Stored entries:
· · · ·

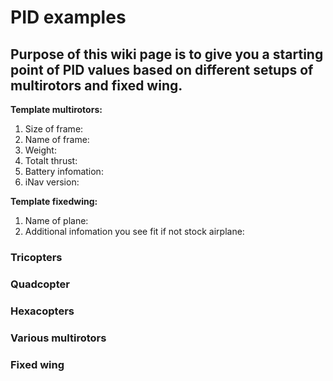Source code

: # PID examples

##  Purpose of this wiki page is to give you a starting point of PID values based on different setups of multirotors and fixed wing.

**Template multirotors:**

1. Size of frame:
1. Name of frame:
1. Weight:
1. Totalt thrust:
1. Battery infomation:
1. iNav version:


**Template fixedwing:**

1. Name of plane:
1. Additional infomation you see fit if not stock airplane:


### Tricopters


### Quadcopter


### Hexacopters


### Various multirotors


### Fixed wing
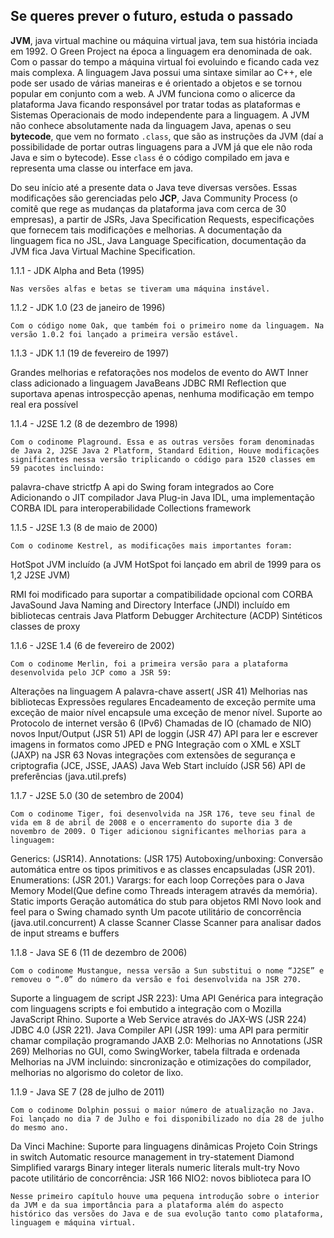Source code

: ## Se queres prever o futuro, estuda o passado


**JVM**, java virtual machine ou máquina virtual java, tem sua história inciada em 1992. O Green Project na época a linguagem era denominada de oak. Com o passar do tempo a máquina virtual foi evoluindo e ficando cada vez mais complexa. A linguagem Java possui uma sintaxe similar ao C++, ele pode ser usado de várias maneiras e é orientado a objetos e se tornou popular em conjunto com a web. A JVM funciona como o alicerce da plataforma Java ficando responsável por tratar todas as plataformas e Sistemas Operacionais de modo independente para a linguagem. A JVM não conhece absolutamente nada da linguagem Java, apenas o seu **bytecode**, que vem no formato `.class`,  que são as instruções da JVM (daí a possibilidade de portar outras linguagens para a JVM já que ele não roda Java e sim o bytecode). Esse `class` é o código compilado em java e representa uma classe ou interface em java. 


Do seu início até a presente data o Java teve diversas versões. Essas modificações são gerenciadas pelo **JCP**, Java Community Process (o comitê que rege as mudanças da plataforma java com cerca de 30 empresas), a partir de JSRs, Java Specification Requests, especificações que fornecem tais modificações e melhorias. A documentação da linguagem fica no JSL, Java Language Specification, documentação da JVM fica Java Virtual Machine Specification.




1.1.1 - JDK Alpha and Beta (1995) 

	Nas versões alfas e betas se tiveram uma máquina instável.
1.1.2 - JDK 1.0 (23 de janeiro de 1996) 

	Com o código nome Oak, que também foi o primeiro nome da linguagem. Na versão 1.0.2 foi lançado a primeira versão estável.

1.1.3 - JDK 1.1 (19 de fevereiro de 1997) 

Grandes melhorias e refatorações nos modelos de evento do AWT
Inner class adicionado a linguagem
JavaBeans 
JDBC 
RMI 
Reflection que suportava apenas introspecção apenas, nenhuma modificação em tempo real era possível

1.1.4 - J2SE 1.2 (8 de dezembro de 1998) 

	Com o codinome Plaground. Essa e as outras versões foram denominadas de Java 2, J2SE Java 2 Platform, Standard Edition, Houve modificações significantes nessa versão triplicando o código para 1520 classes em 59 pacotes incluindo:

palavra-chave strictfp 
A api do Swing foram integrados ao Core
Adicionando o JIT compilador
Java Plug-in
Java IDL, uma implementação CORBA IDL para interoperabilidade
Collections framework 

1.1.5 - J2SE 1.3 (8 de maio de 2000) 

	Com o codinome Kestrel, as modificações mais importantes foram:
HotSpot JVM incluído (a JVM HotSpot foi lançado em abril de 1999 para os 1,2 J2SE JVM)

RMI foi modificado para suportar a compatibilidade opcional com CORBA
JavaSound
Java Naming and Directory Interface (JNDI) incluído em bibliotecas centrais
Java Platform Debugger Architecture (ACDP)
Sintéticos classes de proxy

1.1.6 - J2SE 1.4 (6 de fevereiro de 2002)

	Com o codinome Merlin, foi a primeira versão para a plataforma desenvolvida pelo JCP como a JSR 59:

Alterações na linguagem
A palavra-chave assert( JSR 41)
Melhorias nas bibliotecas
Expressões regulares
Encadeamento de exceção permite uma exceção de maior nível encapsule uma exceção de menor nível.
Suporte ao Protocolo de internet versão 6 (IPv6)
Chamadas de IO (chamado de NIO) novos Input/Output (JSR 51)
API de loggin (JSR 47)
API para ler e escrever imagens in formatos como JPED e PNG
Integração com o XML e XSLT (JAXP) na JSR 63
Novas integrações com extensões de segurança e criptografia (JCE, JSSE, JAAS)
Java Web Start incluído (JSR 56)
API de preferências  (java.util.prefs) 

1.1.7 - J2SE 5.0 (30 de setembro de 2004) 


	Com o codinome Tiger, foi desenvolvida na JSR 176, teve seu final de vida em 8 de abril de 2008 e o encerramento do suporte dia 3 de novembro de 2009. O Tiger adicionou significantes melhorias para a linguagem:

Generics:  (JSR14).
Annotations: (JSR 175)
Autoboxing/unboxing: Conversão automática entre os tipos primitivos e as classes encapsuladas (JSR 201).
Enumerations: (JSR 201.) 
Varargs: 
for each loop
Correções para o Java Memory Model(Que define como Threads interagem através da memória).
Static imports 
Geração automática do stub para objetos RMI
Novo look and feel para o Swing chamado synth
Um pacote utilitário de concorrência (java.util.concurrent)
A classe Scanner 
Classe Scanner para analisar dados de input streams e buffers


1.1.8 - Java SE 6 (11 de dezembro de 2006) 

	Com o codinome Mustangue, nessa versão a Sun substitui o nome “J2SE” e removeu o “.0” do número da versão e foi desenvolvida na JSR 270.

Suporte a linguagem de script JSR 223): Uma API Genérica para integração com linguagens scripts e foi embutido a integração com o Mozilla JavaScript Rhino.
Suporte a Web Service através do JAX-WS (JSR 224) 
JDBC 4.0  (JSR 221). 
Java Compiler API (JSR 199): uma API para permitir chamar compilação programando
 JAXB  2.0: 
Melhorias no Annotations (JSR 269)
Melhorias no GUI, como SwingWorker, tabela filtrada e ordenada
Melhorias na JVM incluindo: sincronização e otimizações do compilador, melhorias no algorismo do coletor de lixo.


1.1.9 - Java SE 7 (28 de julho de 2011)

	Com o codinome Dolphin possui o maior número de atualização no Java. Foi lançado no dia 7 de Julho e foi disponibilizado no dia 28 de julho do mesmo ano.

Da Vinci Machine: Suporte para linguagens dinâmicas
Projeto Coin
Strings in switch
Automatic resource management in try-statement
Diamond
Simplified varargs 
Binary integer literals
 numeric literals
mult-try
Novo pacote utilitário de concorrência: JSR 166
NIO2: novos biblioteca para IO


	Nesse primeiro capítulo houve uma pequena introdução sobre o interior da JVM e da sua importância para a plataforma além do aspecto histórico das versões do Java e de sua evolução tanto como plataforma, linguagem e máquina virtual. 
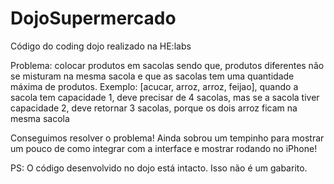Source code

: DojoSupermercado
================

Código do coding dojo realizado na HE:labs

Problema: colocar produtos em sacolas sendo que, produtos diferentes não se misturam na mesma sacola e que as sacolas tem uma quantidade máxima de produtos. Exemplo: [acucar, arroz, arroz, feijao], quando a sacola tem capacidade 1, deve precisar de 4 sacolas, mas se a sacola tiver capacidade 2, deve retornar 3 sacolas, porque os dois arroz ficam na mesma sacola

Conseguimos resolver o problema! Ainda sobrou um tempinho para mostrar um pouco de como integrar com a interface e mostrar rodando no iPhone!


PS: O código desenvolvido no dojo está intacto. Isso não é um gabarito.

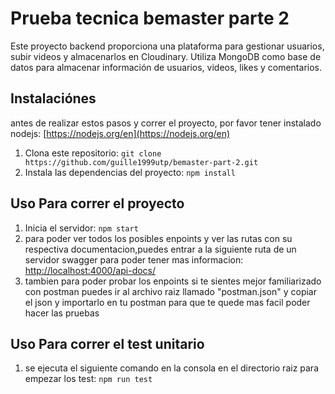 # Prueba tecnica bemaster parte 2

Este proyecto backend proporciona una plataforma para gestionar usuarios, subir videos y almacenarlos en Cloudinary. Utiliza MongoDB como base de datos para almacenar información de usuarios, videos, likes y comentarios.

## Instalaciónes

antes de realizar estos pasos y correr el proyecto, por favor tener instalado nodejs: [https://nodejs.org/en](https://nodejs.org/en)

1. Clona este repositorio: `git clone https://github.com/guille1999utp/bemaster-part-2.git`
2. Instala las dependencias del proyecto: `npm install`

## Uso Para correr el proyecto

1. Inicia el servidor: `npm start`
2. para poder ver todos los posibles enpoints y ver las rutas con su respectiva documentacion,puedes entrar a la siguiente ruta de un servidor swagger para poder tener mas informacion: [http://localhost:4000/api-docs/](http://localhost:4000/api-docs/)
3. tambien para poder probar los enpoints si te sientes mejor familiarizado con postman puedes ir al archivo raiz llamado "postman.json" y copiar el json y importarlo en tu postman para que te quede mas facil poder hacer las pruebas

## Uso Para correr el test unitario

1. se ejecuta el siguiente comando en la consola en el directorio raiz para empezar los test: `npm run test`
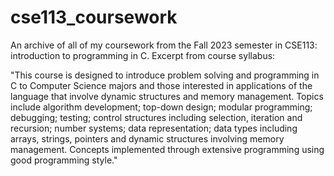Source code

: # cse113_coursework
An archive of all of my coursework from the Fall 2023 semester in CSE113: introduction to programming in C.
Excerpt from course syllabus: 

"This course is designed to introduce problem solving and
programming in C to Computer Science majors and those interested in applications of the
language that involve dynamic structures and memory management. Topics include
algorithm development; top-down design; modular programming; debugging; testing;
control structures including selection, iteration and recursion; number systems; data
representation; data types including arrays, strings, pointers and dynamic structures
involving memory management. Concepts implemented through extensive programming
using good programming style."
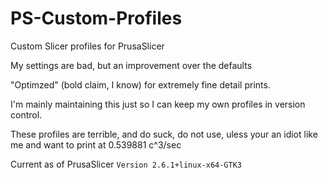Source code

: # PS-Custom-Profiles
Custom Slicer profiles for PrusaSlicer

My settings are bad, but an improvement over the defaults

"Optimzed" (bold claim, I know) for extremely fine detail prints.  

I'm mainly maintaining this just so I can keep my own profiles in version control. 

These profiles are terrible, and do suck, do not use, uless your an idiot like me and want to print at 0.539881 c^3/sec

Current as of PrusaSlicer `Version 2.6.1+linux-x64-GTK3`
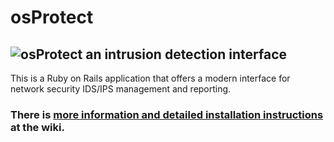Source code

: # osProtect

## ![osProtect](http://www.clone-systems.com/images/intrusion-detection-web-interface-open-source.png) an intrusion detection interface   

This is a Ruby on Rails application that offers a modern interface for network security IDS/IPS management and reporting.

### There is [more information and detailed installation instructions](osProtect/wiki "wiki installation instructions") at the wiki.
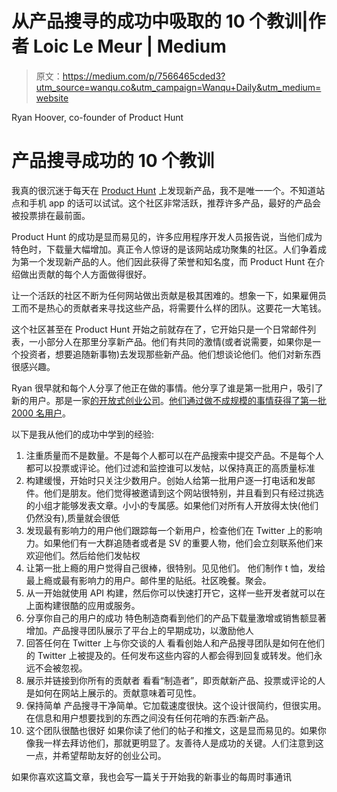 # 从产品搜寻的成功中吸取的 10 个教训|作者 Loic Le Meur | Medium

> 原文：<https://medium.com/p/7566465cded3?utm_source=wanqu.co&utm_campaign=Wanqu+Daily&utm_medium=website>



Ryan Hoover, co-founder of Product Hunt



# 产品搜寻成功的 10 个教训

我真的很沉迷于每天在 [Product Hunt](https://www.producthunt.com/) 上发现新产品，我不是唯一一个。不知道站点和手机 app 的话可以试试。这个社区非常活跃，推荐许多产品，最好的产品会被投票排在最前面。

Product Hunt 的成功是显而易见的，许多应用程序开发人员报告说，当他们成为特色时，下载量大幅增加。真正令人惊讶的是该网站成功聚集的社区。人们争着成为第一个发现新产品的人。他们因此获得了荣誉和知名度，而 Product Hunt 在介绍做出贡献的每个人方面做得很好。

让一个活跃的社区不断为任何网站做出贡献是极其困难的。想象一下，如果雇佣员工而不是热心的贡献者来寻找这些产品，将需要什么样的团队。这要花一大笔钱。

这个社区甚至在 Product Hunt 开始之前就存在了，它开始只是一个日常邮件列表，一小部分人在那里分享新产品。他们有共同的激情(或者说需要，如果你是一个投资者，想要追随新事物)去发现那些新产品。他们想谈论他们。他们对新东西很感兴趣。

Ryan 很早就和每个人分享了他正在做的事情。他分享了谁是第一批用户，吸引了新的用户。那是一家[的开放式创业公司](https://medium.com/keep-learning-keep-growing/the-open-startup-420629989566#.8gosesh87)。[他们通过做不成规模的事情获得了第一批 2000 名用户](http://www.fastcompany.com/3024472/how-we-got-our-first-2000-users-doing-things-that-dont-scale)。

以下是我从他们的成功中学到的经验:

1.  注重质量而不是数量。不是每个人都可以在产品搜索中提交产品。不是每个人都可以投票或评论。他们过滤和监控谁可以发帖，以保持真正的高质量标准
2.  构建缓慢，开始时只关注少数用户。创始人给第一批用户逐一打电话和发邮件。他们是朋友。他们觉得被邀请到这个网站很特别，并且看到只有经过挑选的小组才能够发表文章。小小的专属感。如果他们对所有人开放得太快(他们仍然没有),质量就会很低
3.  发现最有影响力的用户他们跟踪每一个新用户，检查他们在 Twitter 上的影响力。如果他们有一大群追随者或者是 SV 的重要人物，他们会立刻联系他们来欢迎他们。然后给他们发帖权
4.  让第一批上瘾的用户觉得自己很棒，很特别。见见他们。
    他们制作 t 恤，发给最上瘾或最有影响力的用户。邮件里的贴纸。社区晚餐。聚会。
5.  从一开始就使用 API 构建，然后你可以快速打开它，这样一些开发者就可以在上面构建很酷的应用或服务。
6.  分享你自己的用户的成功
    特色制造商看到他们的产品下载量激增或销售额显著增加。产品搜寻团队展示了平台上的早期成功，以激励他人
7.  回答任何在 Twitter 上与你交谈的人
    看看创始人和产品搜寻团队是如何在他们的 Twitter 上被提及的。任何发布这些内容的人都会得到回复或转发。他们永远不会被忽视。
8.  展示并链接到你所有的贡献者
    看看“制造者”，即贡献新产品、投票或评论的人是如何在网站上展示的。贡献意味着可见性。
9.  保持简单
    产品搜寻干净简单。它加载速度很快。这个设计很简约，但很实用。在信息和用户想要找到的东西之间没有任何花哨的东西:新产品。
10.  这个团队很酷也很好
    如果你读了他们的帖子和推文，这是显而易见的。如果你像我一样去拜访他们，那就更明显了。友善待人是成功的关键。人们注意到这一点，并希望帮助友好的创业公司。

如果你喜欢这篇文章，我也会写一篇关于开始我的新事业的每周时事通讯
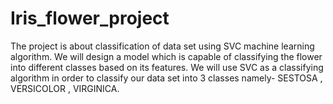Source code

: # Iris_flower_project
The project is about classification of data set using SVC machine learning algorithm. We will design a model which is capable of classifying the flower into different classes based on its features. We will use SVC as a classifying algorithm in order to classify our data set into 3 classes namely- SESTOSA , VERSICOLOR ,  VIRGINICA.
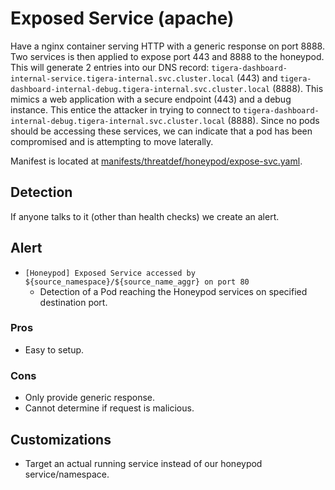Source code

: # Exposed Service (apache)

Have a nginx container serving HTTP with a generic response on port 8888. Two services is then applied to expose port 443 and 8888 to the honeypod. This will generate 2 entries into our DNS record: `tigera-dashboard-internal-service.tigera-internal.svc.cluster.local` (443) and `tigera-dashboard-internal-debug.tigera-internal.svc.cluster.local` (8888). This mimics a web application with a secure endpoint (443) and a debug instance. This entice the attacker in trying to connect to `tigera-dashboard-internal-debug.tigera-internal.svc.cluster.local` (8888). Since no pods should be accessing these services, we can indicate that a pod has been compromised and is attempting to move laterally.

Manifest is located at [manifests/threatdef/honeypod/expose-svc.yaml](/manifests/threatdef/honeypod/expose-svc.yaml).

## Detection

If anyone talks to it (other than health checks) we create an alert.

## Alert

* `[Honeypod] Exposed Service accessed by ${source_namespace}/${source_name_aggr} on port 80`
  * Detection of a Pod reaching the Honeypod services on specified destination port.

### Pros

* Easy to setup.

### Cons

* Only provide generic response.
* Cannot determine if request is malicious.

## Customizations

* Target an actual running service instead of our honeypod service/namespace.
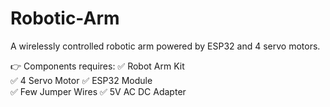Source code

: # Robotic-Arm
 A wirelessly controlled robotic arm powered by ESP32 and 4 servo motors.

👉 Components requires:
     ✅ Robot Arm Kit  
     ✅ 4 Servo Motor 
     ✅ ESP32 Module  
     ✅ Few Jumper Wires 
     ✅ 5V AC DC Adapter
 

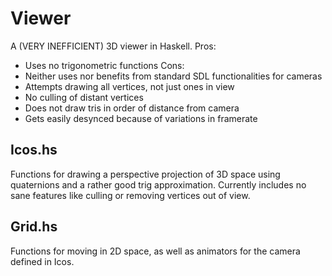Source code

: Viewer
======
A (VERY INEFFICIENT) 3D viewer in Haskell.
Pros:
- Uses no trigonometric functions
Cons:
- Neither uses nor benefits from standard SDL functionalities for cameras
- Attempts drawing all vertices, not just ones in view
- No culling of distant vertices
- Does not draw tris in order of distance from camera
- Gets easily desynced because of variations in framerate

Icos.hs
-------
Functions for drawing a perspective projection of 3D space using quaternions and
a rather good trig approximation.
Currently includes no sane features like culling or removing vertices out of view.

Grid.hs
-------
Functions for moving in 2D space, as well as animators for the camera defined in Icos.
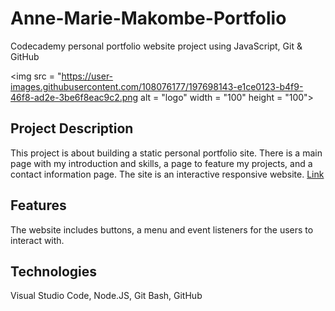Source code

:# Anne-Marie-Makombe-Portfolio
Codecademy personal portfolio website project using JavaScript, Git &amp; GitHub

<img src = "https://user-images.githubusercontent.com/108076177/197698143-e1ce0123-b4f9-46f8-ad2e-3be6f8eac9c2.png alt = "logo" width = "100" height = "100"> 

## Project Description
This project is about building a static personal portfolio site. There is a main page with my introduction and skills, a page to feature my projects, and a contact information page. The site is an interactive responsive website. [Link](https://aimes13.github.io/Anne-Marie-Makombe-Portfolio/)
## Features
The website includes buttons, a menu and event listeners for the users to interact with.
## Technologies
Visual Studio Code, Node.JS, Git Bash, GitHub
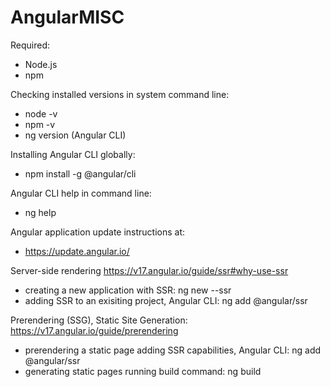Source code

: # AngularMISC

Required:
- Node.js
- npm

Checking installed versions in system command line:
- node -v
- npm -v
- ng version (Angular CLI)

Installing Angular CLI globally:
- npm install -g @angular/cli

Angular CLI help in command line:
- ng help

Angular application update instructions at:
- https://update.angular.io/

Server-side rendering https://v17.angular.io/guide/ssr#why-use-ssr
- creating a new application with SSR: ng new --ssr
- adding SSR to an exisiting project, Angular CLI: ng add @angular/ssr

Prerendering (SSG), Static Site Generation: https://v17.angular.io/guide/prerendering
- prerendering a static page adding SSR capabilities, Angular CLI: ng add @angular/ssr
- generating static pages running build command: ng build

· · · ·

Problem requirements: Starting with the line that contains "## Uso Para correr el proyecto" and going on through the line that contains "Excerpt from course", write out those lines of the material again with "enpoints" swapped for "endpoints" and everything else unchanged. Leave the pictures out of your answer.

Result:
## Uso Para correr el proyecto

1. Inicia el servidor: `npm start`
2. para poder ver todos los posibles endpoints y ver las rutas con su respectiva documentacion,puedes entrar a la siguiente ruta de un servidor swagger para poder tener mas informacion: [http://localhost:4000/api-docs/](http://localhost:4000/api-docs/)
3. tambien para poder probar los endpoints si te sientes mejor familiarizado con postman puedes ir al archivo raiz llamado "postman.json" y copiar el json y importarlo en tu postman para que te quede mas facil poder hacer las pruebas

## Uso Para correr el test unitario

1. se ejecuta el siguiente comando en la consola en el directorio raiz para empezar los test: `npm run test`
Source code

: # cse113_coursework
An archive of all of my coursework from the Fall 2023 semester in CSE113: introduction to programming in C.
Excerpt from course syllabus: 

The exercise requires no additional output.